MAVERA-Sufi Muhabbet Mesaj Detayi Antoloji.com

Gönderen: Adem Kılıç
Alan:   Grup:MAVERA-Sufi Muhabbet
Tarih: 12.08.2011 01:17
Konu: Yn: Yn: Yn: [mavera-sufi-muh..]

Amelinizde rıza-yı İlâhî olmalı.

Eğer O razı olsa, bütün dünya küsse ehemmiyeti yok.
Eğer O kabul etse, bütün halk reddetse tesiri yok.
Bediüzzaman

Ey Kâdir-i Külli Şey!
Hem nasıl ki dağların yüzünde ve karnındaki masnular, zeminin her tarafında, her bir nevi aynı zamanda, aynı tarzda, yanlışsız, gayet mükemmel ve çabuk yapılmaları ve bir iş bir işe mâni olmadan, sair nevilerle beraber karışık iken karıştırmaksızın icadları, Senin rububiyetinin haşmetine ve hiçbir şey ona ağır gelmeyen kudretinin azametine delâlet eder. Öyle de, zeminin yüzündeki bütün zîhayat mahlûkların hadsiz hâcetlerini, hattâ mütenevvi hastalıklarını, hattâ muhtelif zevklerini ve ayrı ayrı iştahlarını tatmin edecek bir surette, dağların yüzlerini ve içlerini muntazam eşcar ve nebatat ve madeniyatla doldurmak ve muhtaçlara teshir etmek cihetiyle, senin rahmetinin hadsiz genişliğine ve hâkimiyetinin nihayetsiz vüs'atine delâlet ve toprak tabakatı içinde gizli ve karanlık ve karışık bulunduğu halde, bilerek, görerek, şaşırmayarak, intizamla, hâcetlere göre ihzar edilmeleriyle Senin her şeye taallûk eden ilminin ihatasına ve her bir şeyi tanzim eden hikmetinin bütün eşyaya şümulüne ve ilâçların ihzârâtı ve madenî maddelerin iddihârâtıyla rububiyetinin rahîmâne ve kerîmâne olan tedâbirinin mehâsinine ve inâyetinin ihtiyatlı letâifine pek zâhir bir surette işaret ve delâlet ederler.

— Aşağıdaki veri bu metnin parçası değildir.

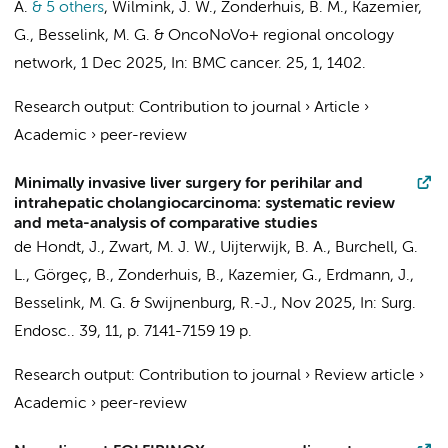
A.
& 5 others
,
Wilmink, J. W.
,
Zonderhuis, B. M.
,
Kazemier,
G.
,
Besselink, M. G.
&
OncoNoVo+ regional oncology
network
,
1 Dec 2025
,
In:
BMC cancer.
25
,
1
, 1402.
Research output
:
Contribution to journal
›
Article
›
Academic
›
peer-review
Minimally invasive liver surgery for perihilar and
intrahepatic cholangiocarcinoma: systematic review
and meta-analysis of comparative studies
de Hondt, J.,
Zwart, M. J. W.
,
Uijterwijk, B. A.
, Burchell, G.
L.,
Görgeç, B.
,
Zonderhuis, B.
,
Kazemier, G.
,
Erdmann, J.
,
Besselink, M. G.
&
Swijnenburg, R.-J.
,
Nov 2025
,
In:
Surg.
Endosc..
39
,
11
,
p. 7141-7159
19 p.
Research output
:
Contribution to journal
›
Review article
›
Academic
›
peer-review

Hem bu dünya hanında misafir yolcular için koca dağları levazımatlarına ve istikbaldeki ihtiyaçlarına muntazam ihtiyat deposu ve cihazat ambarı ve hayata lüzumu olan çok definelerin mükemmel mahzeni olmak cihetinde işaret, belki delâlet belki şehadet eder ki, bu kadar kerîm ve misafirperver ve bu kadar hakîm ve şefkatperver ve bu kadar kadîr ve rububiyetperver bir Sâniin, elbette ve herhalde, çok sevdiği o misafirleri için, ebedî bir âlemde, ebedî ihsânâtının ebedî hazineleri vardır. Buradaki dağlara bedel, orada yıldızlar o vazifeyi görürler.
Ey Kâdir-i Külli Şey,

Dağlar ve içindeki mahlûklar Senin mülkünde ve Senin kuvvet ve kudretinle ve ilim ve hikmetinle musahhar ve müdahhardırlar. Onları bu tarzda tavzif ve teshir eden Hâlıkını takdis ve tesbih ederler.

Lügatçe;
masnu: Sanatla yapılmış eşya, varlık-rububiyet: Cenâb-ı Hakkın her zaman, her yerde ve her mahlûka muhtaç olduğu şeyleri vermesi, onu terbiye etmesi ve idâresi altında bulundurması vasfı-zîhayat: Hayat sahibi, canlı-mütenevvi: Çeşit çeşit; çeşitli-eşcar: Ağaçlar-ihzar: Hazırlamak-iddihârât: Biriktimeler, toplamalar-rahîmâne: Şefkat ve merhametli bir şekilde-kerîmâne: Cömertçe, bol ihsan ile-tedâbir: Tedbirler-mehâsin: Güzellikler, iyilikler, iyi ahlâklar, insana verilen hüsün ve cemâl-letâif: güzellikler-levazımat: Lâzım olan şeyler-Sâni: Sanatkâr, Herşeyi sanatla yaratan Allah.